Directions — Within the lines below, the span from the line with "laptop [195,464,313,581] ->" to the line with "beige bucket [641,422,733,520]", both ends included, is to be reproduced exactly, with pictures omitted.

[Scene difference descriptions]
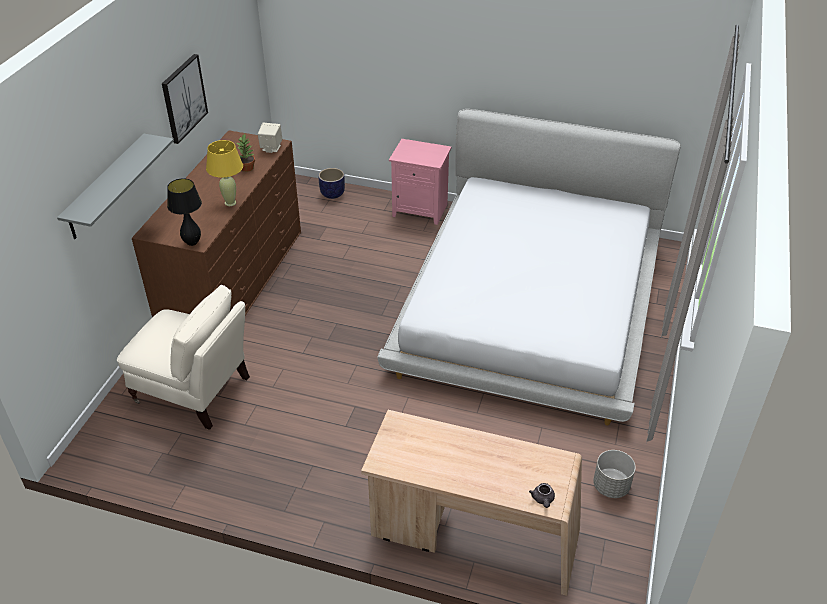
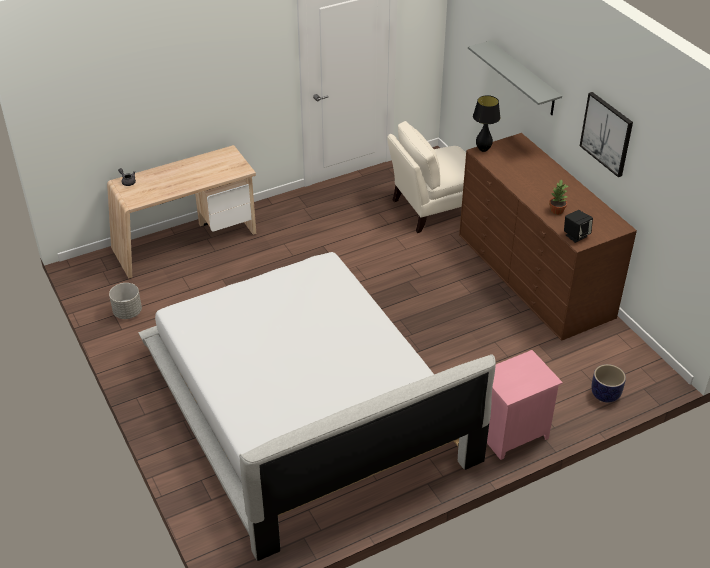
camera: 135 degrees right, 0 degrees up
yellow table lamp [206,140,243,206] -> none
beige speaker [258,123,282,153] -> black speaker [564,210,593,243]

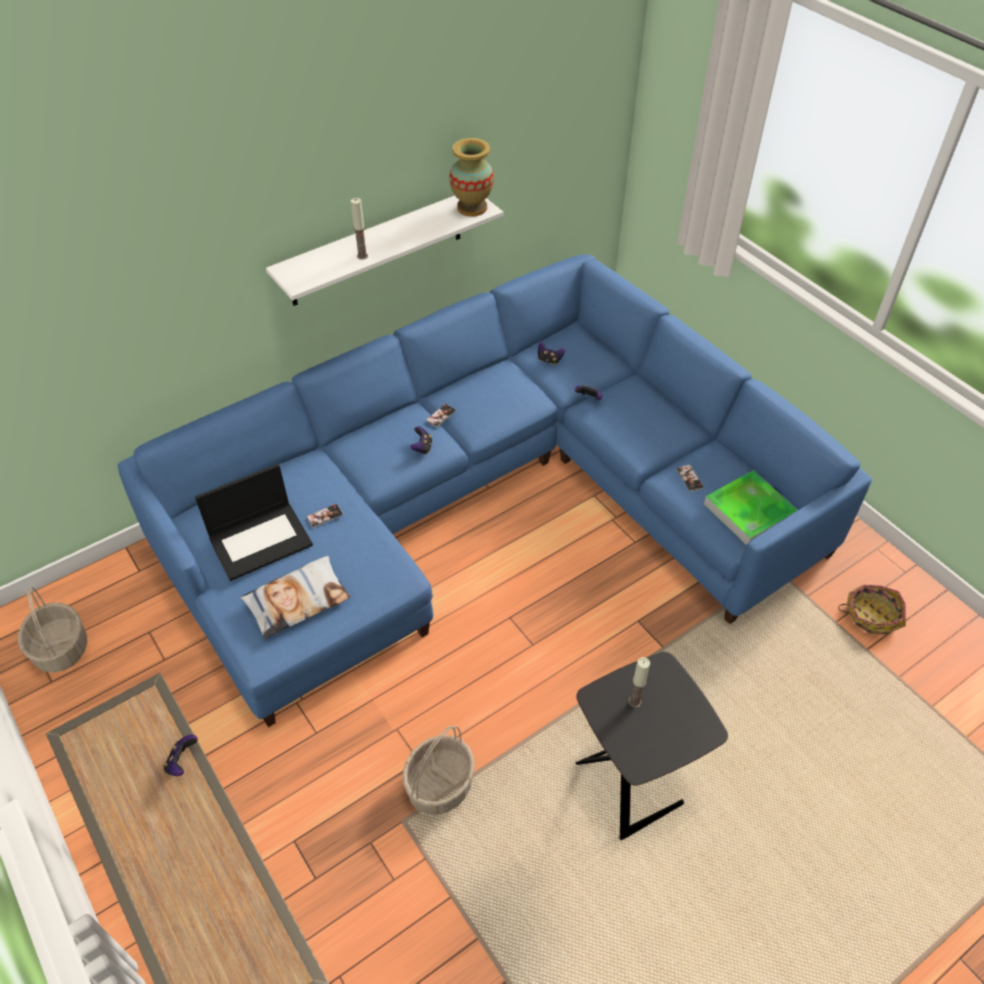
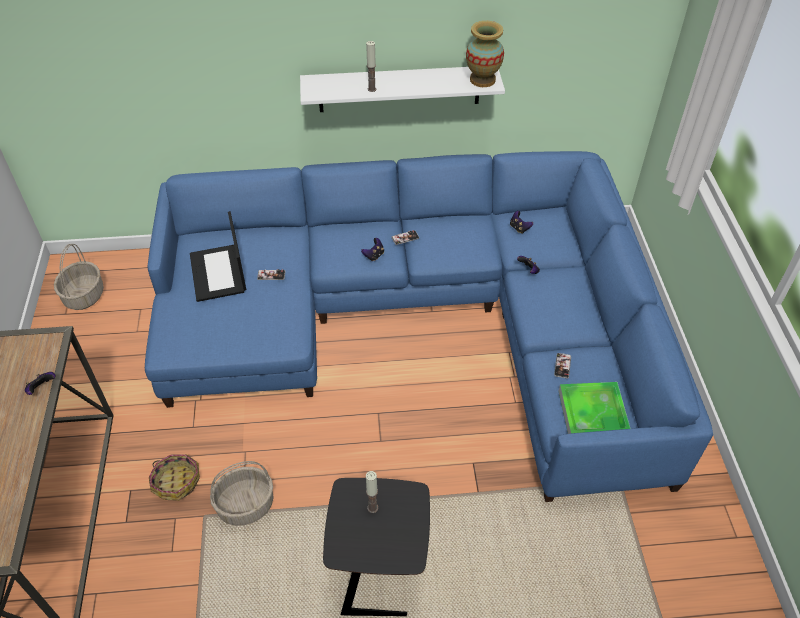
camera: 30 degrees right, 0 degrees up
laptop [195,464,313,581] -> laptop turned 75 degrees clockwise [190,211,246,302]
pillow [240,556,350,639] -> none
basket [838,585,906,634] -> basket moved to [149,454,200,501]

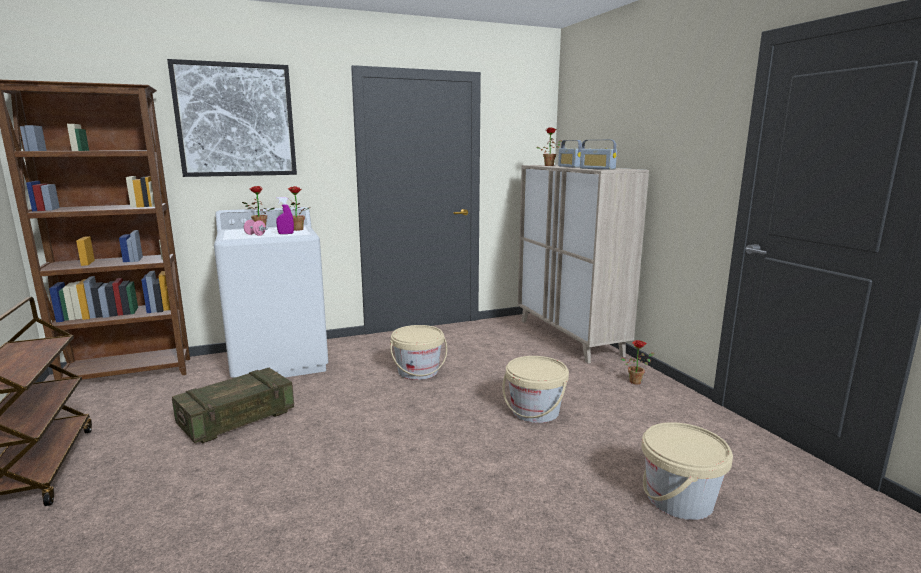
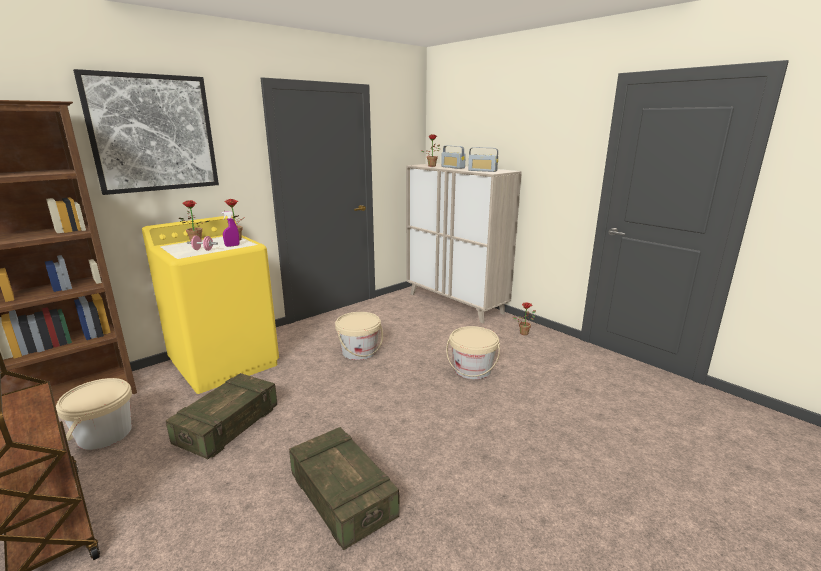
camera: 20 degrees left, 5 degrees up
white washing machine [214,207,328,378] -> yellow washing machine [142,216,279,394]
beige bucket [641,422,733,520] -> beige bucket moved to [56,378,132,450]
none -> crate [289,427,400,550]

Answer for this exercise —
laptop [195,464,313,581] -> laptop turned 75 degrees clockwise [190,211,246,302]
pillow [240,556,350,639] -> none
basket [838,585,906,634] -> basket moved to [149,454,200,501]

camera: 20 degrees left, 5 degrees up
white washing machine [214,207,328,378] -> yellow washing machine [142,216,279,394]
beige bucket [641,422,733,520] -> beige bucket moved to [56,378,132,450]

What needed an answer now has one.